The Many Names of Abu Bakr al-Baghdadi

By Ali Hashem for Al-Monitor. Any opinions expressed are those of the author, and do not necessarily reflect the views of Iraq Business News.

Even to those who have hunted him and followed his every move, Islamic State (IS) Caliph Abu Bakr al-Baghdadi remains a mystery.

“Before anything I want to understand why he became like this, why an academic would make such a choice and how he feels toward the thousands of people he has killed around the Middle East. Then I’ll make sure he gets punished,” Maj. Bakr (a pseudonym), a member of the elite Iraqi counterterrorist unit the Falcon Brigade, said.

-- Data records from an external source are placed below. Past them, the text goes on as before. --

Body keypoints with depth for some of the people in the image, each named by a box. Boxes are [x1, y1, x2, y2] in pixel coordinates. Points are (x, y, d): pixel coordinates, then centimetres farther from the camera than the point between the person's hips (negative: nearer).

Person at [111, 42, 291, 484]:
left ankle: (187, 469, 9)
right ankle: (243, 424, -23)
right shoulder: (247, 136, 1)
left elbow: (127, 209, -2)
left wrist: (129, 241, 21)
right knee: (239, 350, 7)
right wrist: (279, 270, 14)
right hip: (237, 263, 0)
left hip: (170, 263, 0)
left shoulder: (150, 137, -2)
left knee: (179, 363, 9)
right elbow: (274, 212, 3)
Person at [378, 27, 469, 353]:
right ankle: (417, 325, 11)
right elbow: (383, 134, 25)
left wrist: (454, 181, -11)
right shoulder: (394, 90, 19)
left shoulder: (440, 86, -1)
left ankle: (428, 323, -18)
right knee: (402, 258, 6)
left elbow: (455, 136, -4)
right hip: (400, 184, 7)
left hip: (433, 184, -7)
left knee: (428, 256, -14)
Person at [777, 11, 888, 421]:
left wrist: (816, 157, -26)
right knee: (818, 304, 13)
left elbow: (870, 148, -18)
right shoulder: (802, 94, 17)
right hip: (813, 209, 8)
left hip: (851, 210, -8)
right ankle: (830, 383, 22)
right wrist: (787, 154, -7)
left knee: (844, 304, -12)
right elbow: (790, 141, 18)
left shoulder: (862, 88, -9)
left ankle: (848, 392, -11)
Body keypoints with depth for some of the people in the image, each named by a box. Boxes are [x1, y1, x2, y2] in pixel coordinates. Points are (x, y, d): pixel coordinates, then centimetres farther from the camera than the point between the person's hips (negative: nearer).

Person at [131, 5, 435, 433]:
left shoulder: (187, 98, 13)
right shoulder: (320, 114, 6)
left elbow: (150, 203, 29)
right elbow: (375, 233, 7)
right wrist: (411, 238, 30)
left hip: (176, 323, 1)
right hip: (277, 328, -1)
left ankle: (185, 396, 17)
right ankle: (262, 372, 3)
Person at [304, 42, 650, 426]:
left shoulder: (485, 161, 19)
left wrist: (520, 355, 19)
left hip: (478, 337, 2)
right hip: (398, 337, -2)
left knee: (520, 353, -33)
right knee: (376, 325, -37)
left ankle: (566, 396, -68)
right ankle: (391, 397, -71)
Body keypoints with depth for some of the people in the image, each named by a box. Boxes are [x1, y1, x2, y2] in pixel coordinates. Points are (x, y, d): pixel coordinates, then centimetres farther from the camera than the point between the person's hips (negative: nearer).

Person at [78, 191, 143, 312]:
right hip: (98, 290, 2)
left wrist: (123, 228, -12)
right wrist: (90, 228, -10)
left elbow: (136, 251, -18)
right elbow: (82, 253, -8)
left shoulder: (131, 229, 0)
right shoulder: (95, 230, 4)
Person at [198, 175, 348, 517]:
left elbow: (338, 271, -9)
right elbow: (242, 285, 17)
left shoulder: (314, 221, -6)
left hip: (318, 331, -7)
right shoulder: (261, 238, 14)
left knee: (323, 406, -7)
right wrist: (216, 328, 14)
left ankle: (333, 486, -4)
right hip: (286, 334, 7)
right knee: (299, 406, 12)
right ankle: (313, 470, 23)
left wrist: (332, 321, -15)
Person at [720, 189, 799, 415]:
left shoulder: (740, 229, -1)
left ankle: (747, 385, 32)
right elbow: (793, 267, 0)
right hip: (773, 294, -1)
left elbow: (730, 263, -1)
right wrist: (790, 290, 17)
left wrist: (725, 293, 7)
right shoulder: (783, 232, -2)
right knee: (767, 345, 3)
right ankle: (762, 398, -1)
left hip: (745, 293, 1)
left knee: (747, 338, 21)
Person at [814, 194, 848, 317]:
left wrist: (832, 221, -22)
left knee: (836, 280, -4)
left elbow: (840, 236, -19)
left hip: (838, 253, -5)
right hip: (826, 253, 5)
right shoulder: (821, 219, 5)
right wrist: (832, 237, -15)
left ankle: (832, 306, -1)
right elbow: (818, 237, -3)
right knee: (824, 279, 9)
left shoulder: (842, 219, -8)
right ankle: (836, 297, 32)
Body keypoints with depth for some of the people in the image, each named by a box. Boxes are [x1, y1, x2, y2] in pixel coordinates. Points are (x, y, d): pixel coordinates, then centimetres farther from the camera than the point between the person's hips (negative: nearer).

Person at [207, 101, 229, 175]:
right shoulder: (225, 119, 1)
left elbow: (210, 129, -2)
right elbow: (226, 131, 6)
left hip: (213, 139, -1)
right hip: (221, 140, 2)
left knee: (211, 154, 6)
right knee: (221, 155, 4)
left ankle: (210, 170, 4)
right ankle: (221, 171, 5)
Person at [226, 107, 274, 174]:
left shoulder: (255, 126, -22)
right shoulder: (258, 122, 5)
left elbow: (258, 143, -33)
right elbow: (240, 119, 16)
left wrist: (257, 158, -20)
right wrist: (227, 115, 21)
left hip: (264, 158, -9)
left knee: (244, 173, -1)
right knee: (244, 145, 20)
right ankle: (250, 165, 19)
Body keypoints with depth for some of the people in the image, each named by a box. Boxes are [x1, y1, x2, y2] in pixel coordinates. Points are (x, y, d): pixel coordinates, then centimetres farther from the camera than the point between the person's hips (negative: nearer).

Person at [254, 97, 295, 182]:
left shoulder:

Iraqi forces had him in their crosshairs on Nov. 8, 2014, but an airstrike came too late and a wounded Baghdadi, 44, managed to slip across the Syrian border. The self-styled caliph now travels secretly and has avoided the public eye, apart from his infamous Friday sermons at a mosque in Mosul. While seclusion has only raised his profile, Baghdadi’s origins remain wreathed in more mystery than his movements.

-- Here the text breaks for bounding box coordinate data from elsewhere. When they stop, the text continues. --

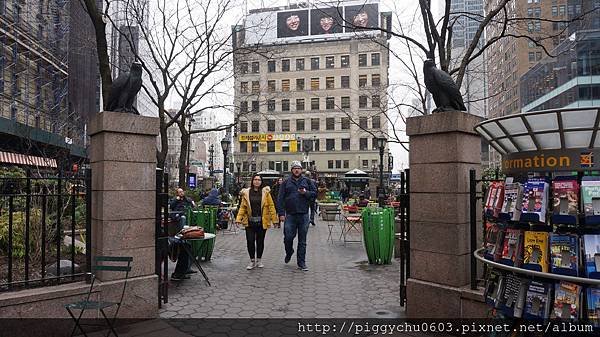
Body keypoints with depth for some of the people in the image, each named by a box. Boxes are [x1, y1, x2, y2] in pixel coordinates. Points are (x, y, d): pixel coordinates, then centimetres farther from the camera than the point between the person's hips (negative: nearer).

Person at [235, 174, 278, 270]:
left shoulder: (265, 192, 2)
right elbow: (242, 207, 4)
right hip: (250, 221, 0)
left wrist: (274, 219, -5)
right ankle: (252, 261, 14)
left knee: (260, 241, 10)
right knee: (250, 241, -2)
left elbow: (271, 206, 0)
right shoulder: (246, 193, 5)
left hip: (262, 221, 0)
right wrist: (238, 218, -7)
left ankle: (259, 260, 26)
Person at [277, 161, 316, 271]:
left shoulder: (307, 181, 10)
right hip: (290, 215, 0)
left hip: (304, 215, 1)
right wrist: (281, 213, -6)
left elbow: (315, 193, 7)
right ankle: (289, 253, 29)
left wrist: (306, 193, -12)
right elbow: (280, 199, 3)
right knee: (288, 237, -2)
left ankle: (301, 262, 15)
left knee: (302, 240, 5)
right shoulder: (286, 183, 8)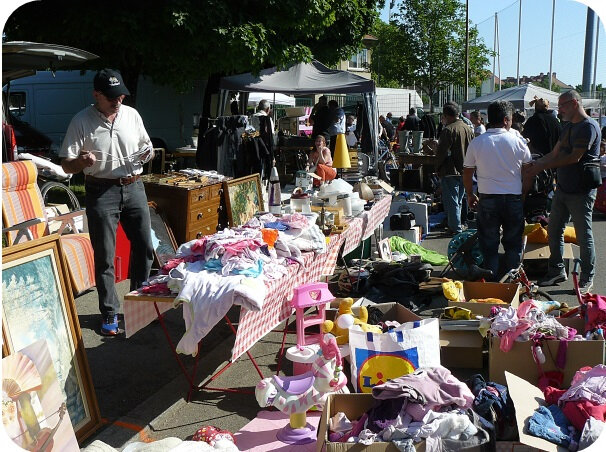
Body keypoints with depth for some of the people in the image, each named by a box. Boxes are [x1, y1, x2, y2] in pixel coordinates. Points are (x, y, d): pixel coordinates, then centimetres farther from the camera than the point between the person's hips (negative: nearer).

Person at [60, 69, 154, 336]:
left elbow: (146, 145, 18)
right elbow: (67, 165, -6)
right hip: (101, 192, -4)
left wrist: (147, 153, -6)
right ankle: (109, 314, 13)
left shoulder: (131, 114, 6)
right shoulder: (82, 121, -6)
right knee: (105, 257, 1)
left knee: (144, 247, 9)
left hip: (133, 187, 4)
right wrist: (82, 161, -28)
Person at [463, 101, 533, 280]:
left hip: (487, 199, 0)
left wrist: (470, 195, 17)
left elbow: (467, 172, 5)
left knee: (489, 245, 9)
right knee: (513, 244, 13)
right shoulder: (517, 141, -3)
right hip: (514, 198, 0)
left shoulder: (476, 143, -2)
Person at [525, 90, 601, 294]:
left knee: (583, 235, 0)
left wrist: (542, 166, -17)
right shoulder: (568, 127, 16)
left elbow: (574, 157, -20)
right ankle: (556, 271, 24)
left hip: (581, 191, -9)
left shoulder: (588, 126, -14)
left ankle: (587, 279, 10)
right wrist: (533, 164, 5)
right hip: (563, 188, 9)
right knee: (554, 230, 12)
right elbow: (554, 154, 17)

Uncovering the man behind the demagogue was no easy task, so to find an answer I interviewed people who met him, saw him or lived with him in the past. I visited the neighborhood where he lived in Baghdad and the mosque he led the prayer services as an imam; I saw pictures of his family members, including his sons, daughters, brothers and wife. Based on all this, I will try to depict the man before he became the elusive Baghdadi, when his name was Ibrahim Awwad Ibrahim Ali al-Badri al-Samarrai, or Sheikh Ibrahim, of Samarra and he led a fairly normal life.

How did Sheikh Ibrahim become Caliph Baghdadi?

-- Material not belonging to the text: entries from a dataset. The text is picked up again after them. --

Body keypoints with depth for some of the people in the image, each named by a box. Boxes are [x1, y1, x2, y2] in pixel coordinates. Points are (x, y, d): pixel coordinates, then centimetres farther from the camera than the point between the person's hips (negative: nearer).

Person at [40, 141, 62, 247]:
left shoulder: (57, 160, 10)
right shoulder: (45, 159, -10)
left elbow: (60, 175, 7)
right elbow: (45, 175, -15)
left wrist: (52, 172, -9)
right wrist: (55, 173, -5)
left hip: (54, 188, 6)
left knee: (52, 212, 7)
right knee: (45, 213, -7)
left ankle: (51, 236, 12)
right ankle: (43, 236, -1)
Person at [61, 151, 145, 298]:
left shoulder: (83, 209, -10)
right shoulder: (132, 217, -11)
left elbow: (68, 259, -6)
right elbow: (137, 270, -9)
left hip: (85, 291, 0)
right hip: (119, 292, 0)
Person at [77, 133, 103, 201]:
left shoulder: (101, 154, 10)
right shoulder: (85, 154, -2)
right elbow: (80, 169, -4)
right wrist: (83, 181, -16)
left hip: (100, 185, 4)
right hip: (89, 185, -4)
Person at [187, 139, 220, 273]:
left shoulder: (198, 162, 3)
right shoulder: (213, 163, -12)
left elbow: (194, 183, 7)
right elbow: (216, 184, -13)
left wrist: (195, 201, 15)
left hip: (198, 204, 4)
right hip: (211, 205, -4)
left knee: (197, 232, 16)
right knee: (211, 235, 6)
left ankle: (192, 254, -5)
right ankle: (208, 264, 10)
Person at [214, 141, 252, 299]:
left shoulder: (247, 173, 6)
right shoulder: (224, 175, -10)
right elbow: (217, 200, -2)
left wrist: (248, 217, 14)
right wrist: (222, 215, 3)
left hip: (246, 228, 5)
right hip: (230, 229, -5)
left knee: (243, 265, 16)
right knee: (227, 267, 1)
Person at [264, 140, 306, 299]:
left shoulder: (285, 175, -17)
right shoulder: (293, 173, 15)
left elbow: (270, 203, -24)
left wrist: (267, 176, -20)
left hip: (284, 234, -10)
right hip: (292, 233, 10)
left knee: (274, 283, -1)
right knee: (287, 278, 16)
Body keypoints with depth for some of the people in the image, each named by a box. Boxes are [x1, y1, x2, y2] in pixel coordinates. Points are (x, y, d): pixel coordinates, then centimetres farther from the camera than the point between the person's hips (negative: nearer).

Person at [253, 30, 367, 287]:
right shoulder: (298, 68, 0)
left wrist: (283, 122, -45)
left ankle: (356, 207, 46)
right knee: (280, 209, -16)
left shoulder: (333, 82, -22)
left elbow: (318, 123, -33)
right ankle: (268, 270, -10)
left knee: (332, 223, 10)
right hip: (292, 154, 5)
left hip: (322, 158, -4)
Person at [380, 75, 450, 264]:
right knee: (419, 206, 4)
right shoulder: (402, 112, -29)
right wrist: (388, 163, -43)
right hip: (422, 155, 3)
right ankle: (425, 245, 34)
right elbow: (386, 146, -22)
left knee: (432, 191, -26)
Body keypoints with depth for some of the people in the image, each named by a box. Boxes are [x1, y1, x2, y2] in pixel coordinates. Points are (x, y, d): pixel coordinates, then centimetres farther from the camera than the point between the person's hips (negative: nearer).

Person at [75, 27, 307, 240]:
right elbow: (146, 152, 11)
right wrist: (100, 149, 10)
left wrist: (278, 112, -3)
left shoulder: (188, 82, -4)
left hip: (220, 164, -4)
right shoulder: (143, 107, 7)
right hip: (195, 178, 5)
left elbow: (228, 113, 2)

This was the main question to answer. The first place to visit was the neighborhood of Tobji, nestled in northwest Baghdad, where he lived and was the imam of the Sunni mosque of Haji Zeidan, built in 1958.

I headed directly to the mosque’s wooden door, knocked twice before a policeman opened and expressed surprise when I asked if this was the place where the IS leader used to lead the congregational prayer as an imam. “I don’t know anything about this,” the policeman said, before calling Khaled, the man who introduced himself to me as the son of the mosque’s imam. “People here are afraid of discussing this issue openly,” Khaled said. “My father has been arrested several times because of Baghdadi. The last time he was detained for almost two months. The intelligence wanted to talk to him once more. I’m not sure you’ll find someone to tell you anything here.”